Prokuratura Okręgowa w Piotrkowie Trybunalskim poszukuje Sebastiana Majtczaka, podejrzanego o spowodowanie wypadku na autostradzie A1. Mężczyźnie grozi 8 lat więzienie. Nieoficjalnie mówi się, że może on przebywać już poza granicami kraju, co znacznie utrudni jego znalezienie.
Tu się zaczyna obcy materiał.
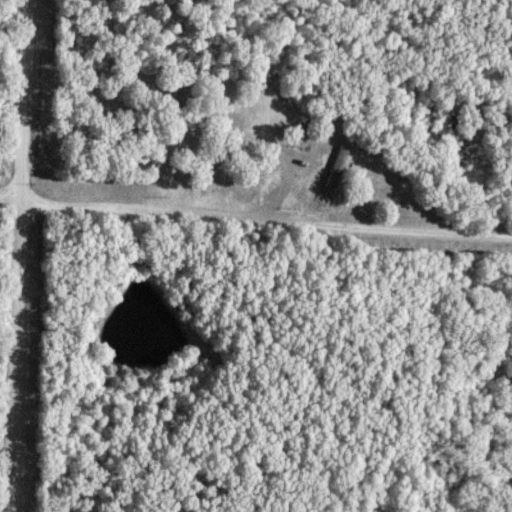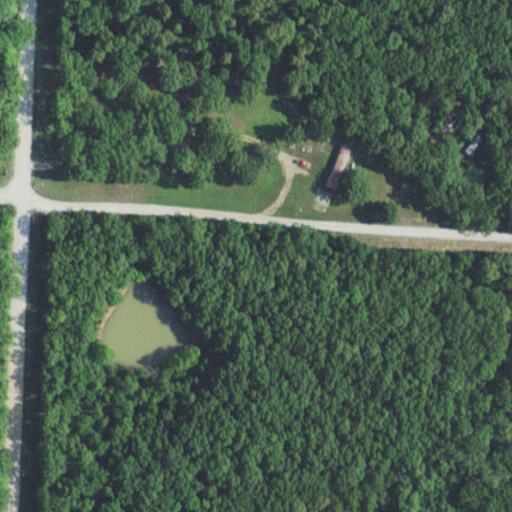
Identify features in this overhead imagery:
building: (271, 117)
building: (337, 167)
road: (255, 218)
road: (16, 255)
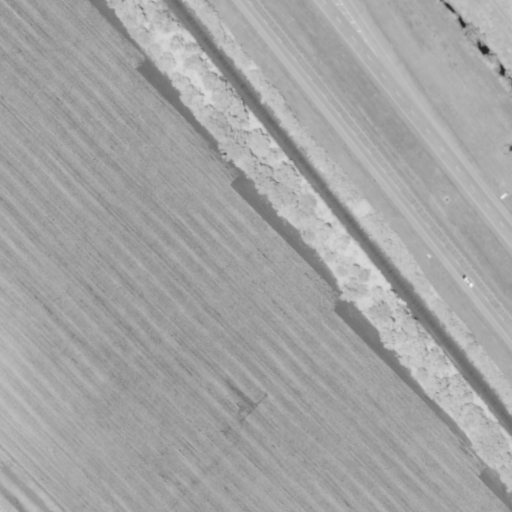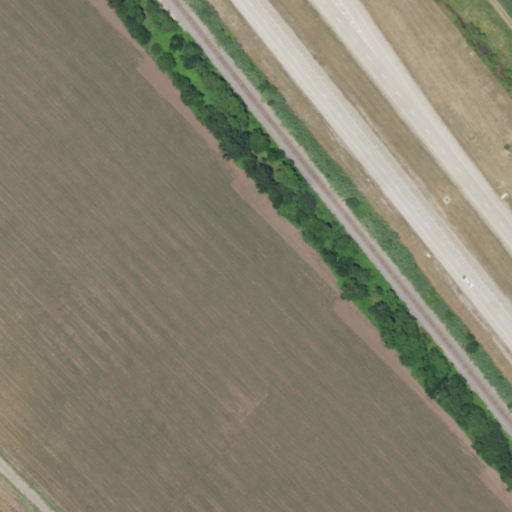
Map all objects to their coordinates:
road: (361, 46)
road: (371, 46)
road: (312, 77)
road: (456, 161)
railway: (343, 212)
road: (443, 239)
road: (24, 487)
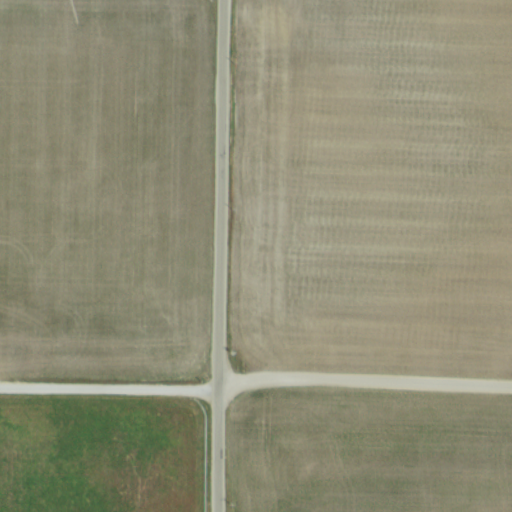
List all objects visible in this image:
building: (285, 43)
road: (221, 193)
road: (255, 380)
road: (217, 449)
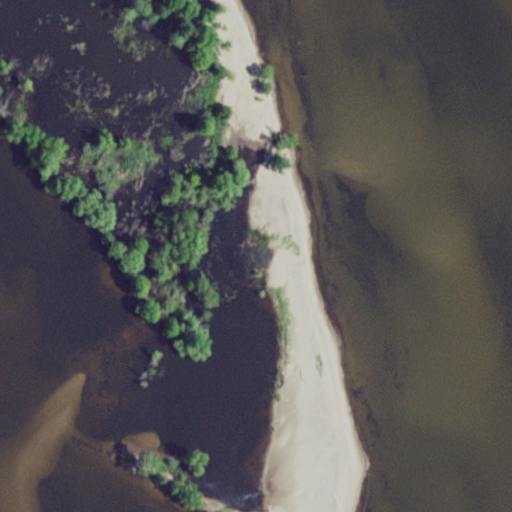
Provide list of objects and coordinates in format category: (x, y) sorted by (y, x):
park: (255, 256)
W liście gończym podpisanym przez piotrkowska prokuraturę czytamy:
(…) jadąc lewym pasem drogi w kierunku Katowic jako kierujący samochodem marki BMW M8501 (…) umyślnie naruszył zasady bezpieczeństwa ruchu drogowego w ten sposób, że prowadził wskazany pojazd z nadmierną prędkością, wynoszącą nie mniej niż 253 km na godz. w miejscu, gdzie obowiązywała dozwolona prędkość administracyjna 120 km na godz., przez co nie dostosował prędkości kierowanego przez siebie pojazdu do panujących warunków ruchu oraz nie zachował odpowiedniej, bezpiecznej odległości od poruszającego się przed nim w tym samym kierunku samochodu osobowego marki KIA Proceed w wyniku czego uderzył w tył wskazanego pojazdu marki KIA, w wyniku czego uderzył w tył wskazanego pojazdu wskutek tego uderzenia zjechał na pas awaryjny i uderzył w barierę ochronną w wyniku czego w pojeździe marki KIA doszło do pożaru w następstwie którego samochód ten spłonął całkowicie wskutek czego śmierci na miejscu poniosły trzy osoby jadące tym pojazdem (…).
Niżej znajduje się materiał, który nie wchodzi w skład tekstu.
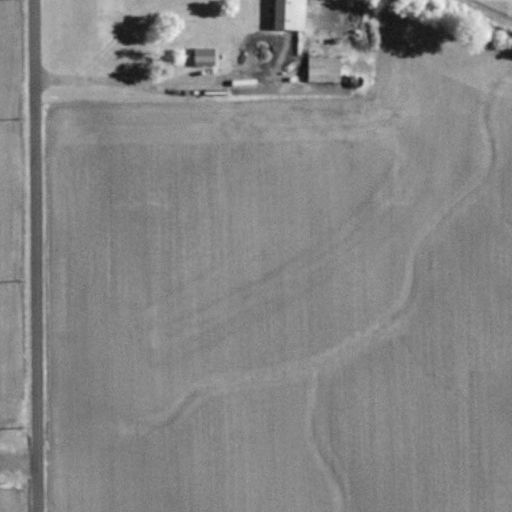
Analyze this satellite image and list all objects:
building: (289, 14)
building: (203, 54)
building: (323, 67)
road: (151, 84)
road: (36, 255)
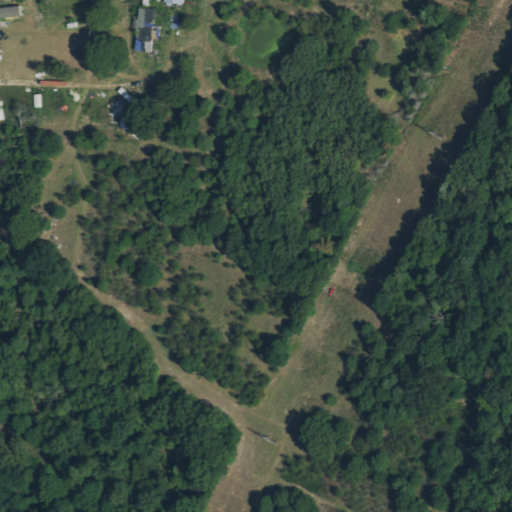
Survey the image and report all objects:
building: (177, 1)
building: (147, 29)
building: (2, 111)
power tower: (427, 133)
power tower: (265, 440)
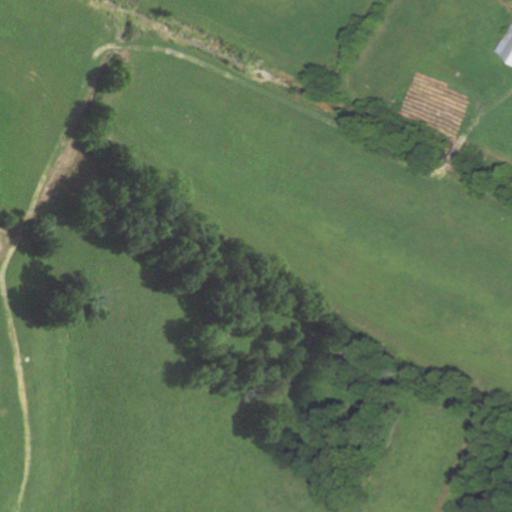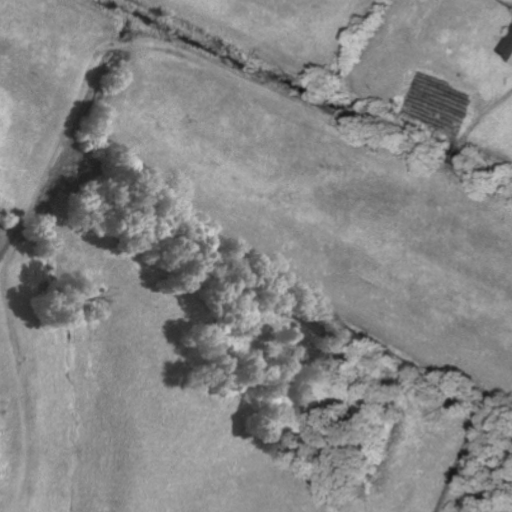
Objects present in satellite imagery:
building: (507, 47)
Prokuratura przypomina, że ukrywanie poszukiwanego, jest karalne:
Wzywa się każdego, kto zna miejsce pobytu poszukiwanego, do zawiadomienia o tym najbliższej jednostki policji lub prokuratora. Ostrzega się, że za ukrywanie poszukiwanego lub pomoc mu w ucieczce, grozi kara pozbawienia wolności do lat pięciu. Udziela się zapewnienia o utrzymaniu tajemnicy co do osoby informującej o miejscu pobytu poszukiwanego.